Pandemic-related job losses may threaten employer-sponsored health coverage for several hundred thousand Tennesseans, depending on the extent of the state’s joblessness (Figure 5). (37) (38) (39) In normal times, about 3.5 million Tennesseans receive their health insurance from their employer or the employer of someone in their family – the largest source of coverage in the state.
As many as one-third of Tennesseans who lose job-based insurance could remain uninsured because they are not eligible for other types of coverage (Figure 5). The Kaiser Family Foundation and Urban Institute estimate 66-83% of those who lose employer-provided plans will find coverage elsewhere – mostly through TennCare or the private individual market, where they may be eligible for subsidies. An estimated 17-34% may remain uninsured. States like Tennessee that have narrower Medicaid eligibility are expected to have larger increases in their uninsured rates than other states. (37) (38)
Tennessee may not experience significant coverage losses so long as the pandemic does not lead to another wave of layoffs. As of July, TennCare had experienced modest enrollment increases not altogether out of line with normal seasonal fluctuations (Figure 6). (40) Some growth should be expected due to the recent federal suspension of annual eligibility redeterminations. (41) The state’s unemployment rate declined to 9.5% in July after soaring to 15.5% in April, and as of August 9th, the state’s rebound in consumer spending was among the highest in the country – up 0.2% from January compared with a 4.4% decline nationally. (42) (43)

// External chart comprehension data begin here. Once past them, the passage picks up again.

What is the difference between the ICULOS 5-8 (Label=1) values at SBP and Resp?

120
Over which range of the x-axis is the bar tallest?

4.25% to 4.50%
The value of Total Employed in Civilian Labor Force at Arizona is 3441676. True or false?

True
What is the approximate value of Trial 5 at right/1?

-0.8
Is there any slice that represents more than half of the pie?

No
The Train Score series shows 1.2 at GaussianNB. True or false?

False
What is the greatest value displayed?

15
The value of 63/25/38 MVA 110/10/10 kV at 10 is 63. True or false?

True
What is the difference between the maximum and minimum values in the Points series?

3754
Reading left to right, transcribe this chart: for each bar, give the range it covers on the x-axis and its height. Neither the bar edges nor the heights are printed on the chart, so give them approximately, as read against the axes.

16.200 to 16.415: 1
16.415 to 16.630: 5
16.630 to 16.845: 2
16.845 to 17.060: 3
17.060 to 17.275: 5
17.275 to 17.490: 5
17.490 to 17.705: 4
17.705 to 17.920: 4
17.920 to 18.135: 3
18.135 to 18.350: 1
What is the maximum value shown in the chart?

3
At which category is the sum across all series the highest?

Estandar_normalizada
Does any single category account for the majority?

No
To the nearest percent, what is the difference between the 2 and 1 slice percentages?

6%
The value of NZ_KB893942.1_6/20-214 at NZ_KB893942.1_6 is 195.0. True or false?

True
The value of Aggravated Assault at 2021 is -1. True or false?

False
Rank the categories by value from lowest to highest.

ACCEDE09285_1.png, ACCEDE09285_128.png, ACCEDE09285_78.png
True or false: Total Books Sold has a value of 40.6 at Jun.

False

The populations most at-risk of COVID-related job losses and the uninsured are more likely to end up with medical debt. (44) (45) (46) Newly uninsured Tennesseans may incur bills they cannot afford out-of-pocket for any needed medical expenses or emergencies. Meanwhile, many of the companies most vulnerable to this pandemic are less likely to offer job-based coverage in the first place. Layoffs or reduced hours could put their employees at even higher risk for medical debt if they can no longer pay for needed medical expenses. (47)
Medical debt is common in Tennessee and could become even more common in the wake of the COVID-19 pandemic. New and existing debts will make it harder for Tennesseans to get ahead as they begin to recover from the pandemic’s economic fallout. However, there are many options for policymakers who want to prevent medical debt, help people manage their medical bills, and mitigate medical debt’s negative effects on financial security, economic mobility, and health.